Venezuela: Tentativa de derrubada de Maduro vai perdendo força

Comunicado de assessor de Segurança dos EUA deu os primeiros indícios de sufocamento da oposição: "Maduro ainda parece ter o controle das Forças militares, mas não acredito que tenha apoio realmente"

Foto: Centro de Comunicação Nacional/Twitter

Jornal GGN – Iniciado com o apoio de um pequeno grupo de militares dissidentes junto ao líder da oposição, Juan Guaidó, a Venezuela vive nesta terça-feira (30) um cenário de informações contrariadas: de um lado, a fala de forças para a oposição derrubar Nicolás Maduro com a minoria inexpressiva de militares que se somou a Guaidó e, de outro, registros de manifestações que se estenderam pelo País e a pressão internacional pela queda do atual governo.

Por volta das 17h do horário de Brasília, a situação era de liderança e militares dissidentes pedindo asilo político em países vizinhos.

Desde as primeiras horas do dia, foi iniciada em meio a uma confusão a chamada “Operação Liberdade”, nome dado pelo autoproclamado presidente Juan Guaidó e pelo então preso Leopoldo López – figura da oposição a Maduro, que saiu às ruas com ajuda dos dissidentes da Inteligência militar, abandonando a prisão domiciliar de que havia sido condenado a 14 anos.

Ambos deram início às manifestações na praça Francia de Altamira, junto a uma concentração de pessoas e alguns militares, na manhã de hoje. Logo após algumas horas, o presidente da Comissão de Defesa da Constituição do governo Maduro disse que um dos militares traidores era o diretor da polícia política do governo, o SEBIN, Cristopher Figuera.

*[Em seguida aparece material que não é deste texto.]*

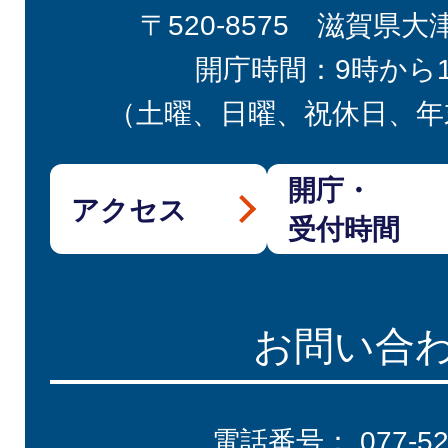
〒520-8575 滋賀県大
開庁時間：9時から
（土曜、日曜、祝休日、年
開庁・
アクセス
受付時間
お問い合
電話番号：
077-5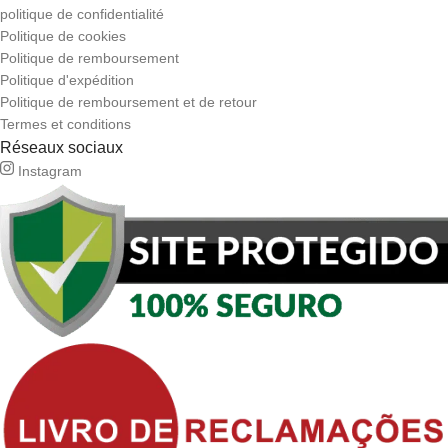
politique de confidentialité
Politique de cookies
Politique de remboursement
Politique d'expédition
Politique de remboursement et de retour
Termes et conditions
Réseaux sociaux
Instagram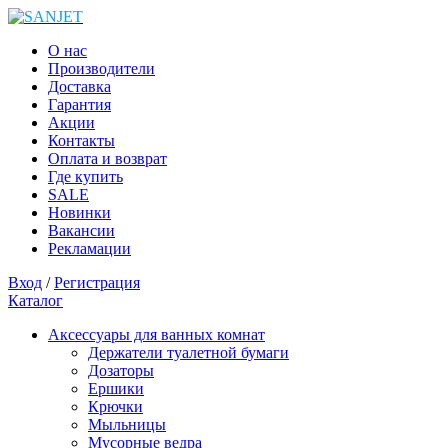
О нас
Производители
Доставка
Гарантия
Акции
Контакты
Оплата и возврат
Где купить
SALE
Новинки
Вакансии
Рекламации
Вход
/
Регистрация
Каталог
Аксессуары для ванных комнат
Держатели туалетной бумаги
Дозаторы
Ершики
Крючки
Мыльницы
Мусорные ведра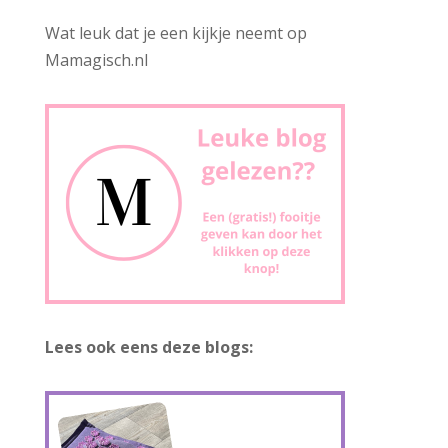
Wat leuk dat je een kijkje neemt op
Mamagisch.nl
Lees ook eens deze blogs: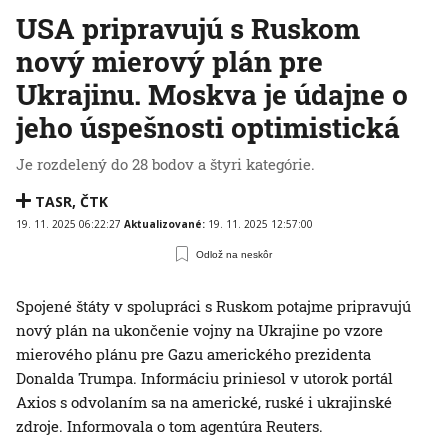
USA pripravujú s Ruskom
nový mierový plán pre
Ukrajinu. Moskva je údajne o
jeho úspešnosti optimistická
Je rozdelený do 28 bodov a štyri kategórie.
TASR
,
ČTK
19. 11. 2025 06:22:27
Aktualizované:
19. 11. 2025 12:57:00
Odlož na neskôr
Spojené štáty v spolupráci s Ruskom potajme pripravujú
nový plán na ukončenie vojny na Ukrajine po vzore
mierového plánu pre Gazu amerického prezidenta
Donalda Trumpa. Informáciu priniesol v utorok portál
Axios s odvolaním sa na americké, ruské i ukrajinské
zdroje. Informovala o tom agentúra Reuters.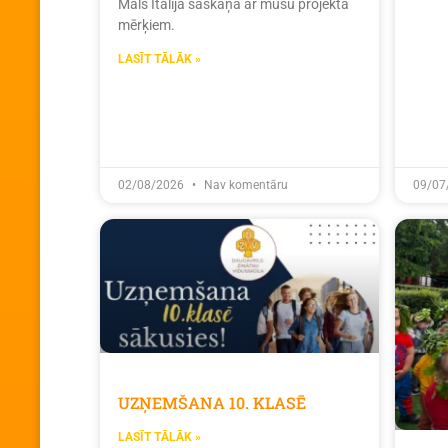
Mals Itālijā saskaņā ar mūsu projekta
mērķiem.
LASĪT TĀLĀK »
02/08/2026
Nav komentāru
09/07
UZŅEMŠANA 10. KLASĒ
LASĪT TĀLĀK »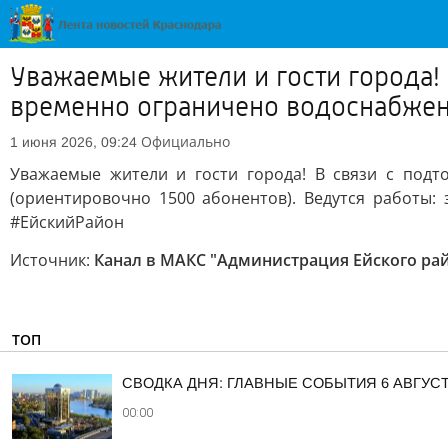
Уважаемые жители и гости города!
временно ограничено водоснабжен
Официально
1 июня 2026, 09:24
Уважаемые жители и гости города! В связи с под
(ориентировочно 1500 абонентов). Ведутся работы: 
#ЕйскийРайон
Источник:
Канал в МАКС "Администрация Ейского ра
ТОП
СВОДКА ДНЯ: ГЛАВНЫЕ СОБЫТИЯ 6 АВГУС
00:00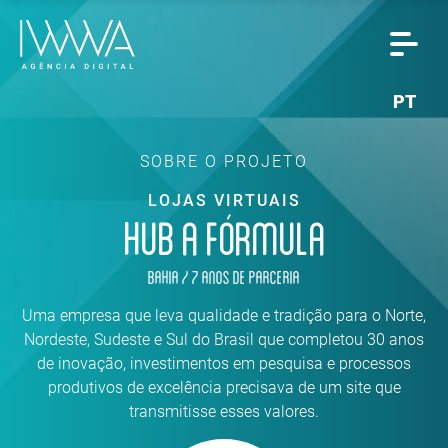
PT
SOBRE O PROJETO
LOJAS VIRTUAIS
HUB A FÓRMULA
Bahia / 7 anos de parceria
Uma empresa que leva qualidade e tradição para o Norte,
Nordeste, Sudeste e Sul do Brasil que completou 30 anos
de inovação, investimentos em pesquisa e processos
produtivos de excelência precisava de um site que
transmitisse esses valores.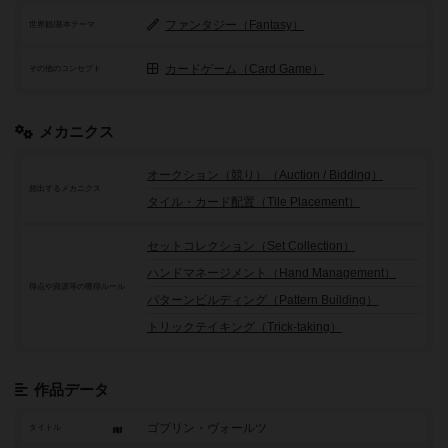
ファンタジー（Fantasy）
世界観/基本テーマ
カードゲーム（Card Game）
その他のコンセプト
メカニクス
オークション（競り）（Auction / Bidding）
頻出するメカニクス
タイル・カード配置（Tile Placement）
セットコレクション（Set Collection）
ハンドマネージメント（Hand Management）
得点や資源等の獲得ルール
パターンビルディング（Pattern Building）
トリックテイキング（Trick-taking）
作品データ
ゴブリン・ヴォールツ
タイトル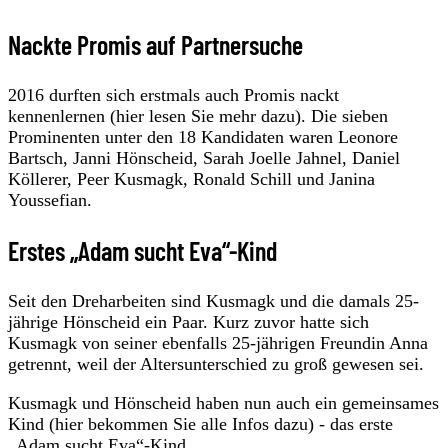
Nackte Promis auf Partnersuche
2016 durften sich erstmals auch Promis nackt
kennenlernen (hier lesen Sie mehr dazu). Die sieben
Prominenten unter den 18 Kandidaten waren Leonore
Bartsch, Janni Hönscheid, Sarah Joelle Jahnel, Daniel
Köllerer, Peer Kusmagk, Ronald Schill und Janina
Youssefian.
Erstes „Adam sucht Eva“-Kind
Seit den Dreharbeiten sind Kusmagk und die damals 25-
jährige Hönscheid ein Paar. Kurz zuvor hatte sich
Kusmagk von seiner ebenfalls 25-jährigen Freundin Anna
getrennt, weil der Altersunterschied zu groß gewesen sei.
Kusmagk und Hönscheid haben nun auch ein gemeinsames
Kind (hier bekommen Sie alle Infos dazu) - das erste
„Adam sucht Eva“-Kind.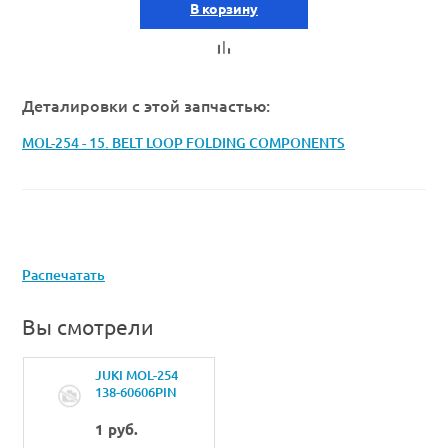
В корзину
Деталировки с этой запчастью:
MOL-254 - 15. BELT LOOP FOLDING COMPONENTS
Распечатать
Вы смотрели
JUKI MOL-254
138-60606PIN
1 руб.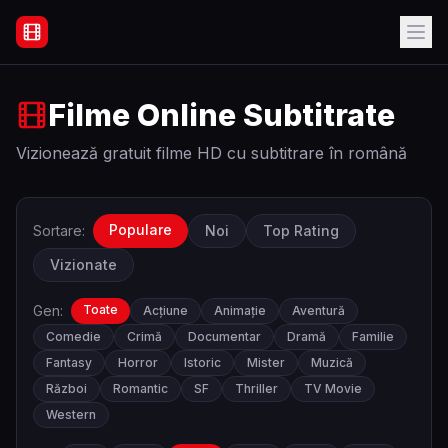
Filme Online Subtitrate - Acasă
Filme Online Subtitrate
Vizionează gratuit filme HD cu subtitrare în română
Populare
Sortare:
Noi
Top Rating
Vizionate
Gen:
Toate
Acțiune
Animație
Aventură
Comedie
Crimă
Documentar
Dramă
Familie
Fantasy
Horror
Istoric
Mister
Muzică
Război
Romantic
SF
Thriller
TV Movie
Western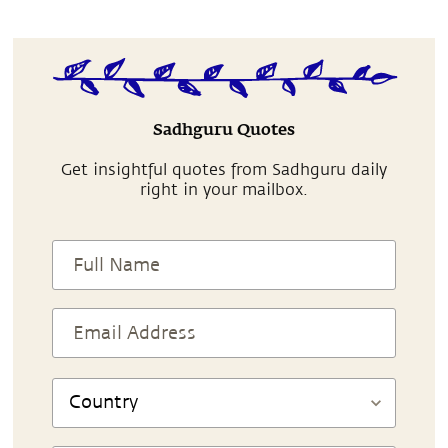
Sadhguru Quotes
Get insightful quotes from Sadhguru daily
right in your mailbox.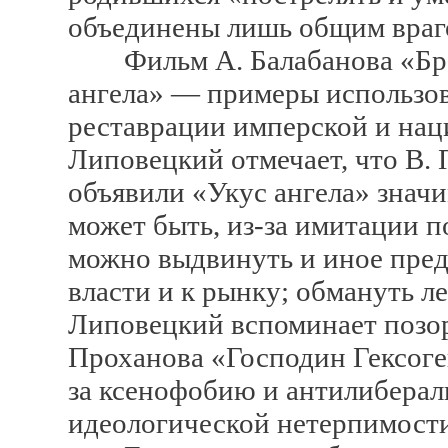
объединены лишь общим враг
Фильм А. Балабанова «Брат 
ангела» — примеры использов
реставрации имперской и на
Липовецкий отмечает, что В. 
объявили «Укус ангела» знач
может быть, из-за имитации п
можно выдвинуть и иное пре
власти и к рынку; обмануть ле
Липовецкий вспоминает позо
Проханова «Господин Гексоген
за ксенофобию и антилиберал
идеологической нетерпимости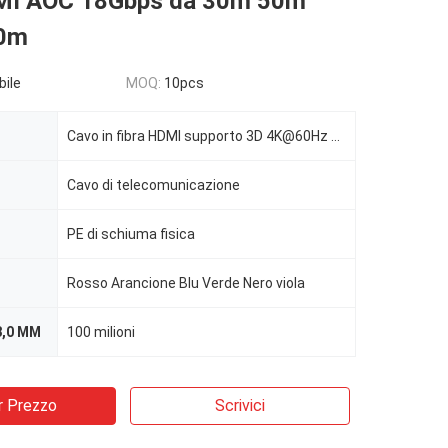
MI AOC 18Gbps da 30m 50m
0m
bile
MOQ:
10pcs
Cavo in fibra HDMI supporto 3D 4K@60Hz YUV 4:4:4 full 18Gbps con micro HDMI e connettori HDMI standa
Cavo di telecomunicazione
PE di schiuma fisica
Rosso Arancione Blu Verde Nero viola
8,0 MM
100 milioni
r Prezzo
Scrivici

Posteriormente, Maduro – que até agora só se manifestou pelo Twitter, mas não se apresentou publicamente, e também se desconhece seu paradeiro – escreveu que havia conversado com os Comandantes de todas as forças do país, que haviam manifestado “total lealdade ao Povo, à Constituição e à Pátria”. Ao mesmo tempo, convocou a “máxima mobilização popular para assegurar a vitória da Paz”.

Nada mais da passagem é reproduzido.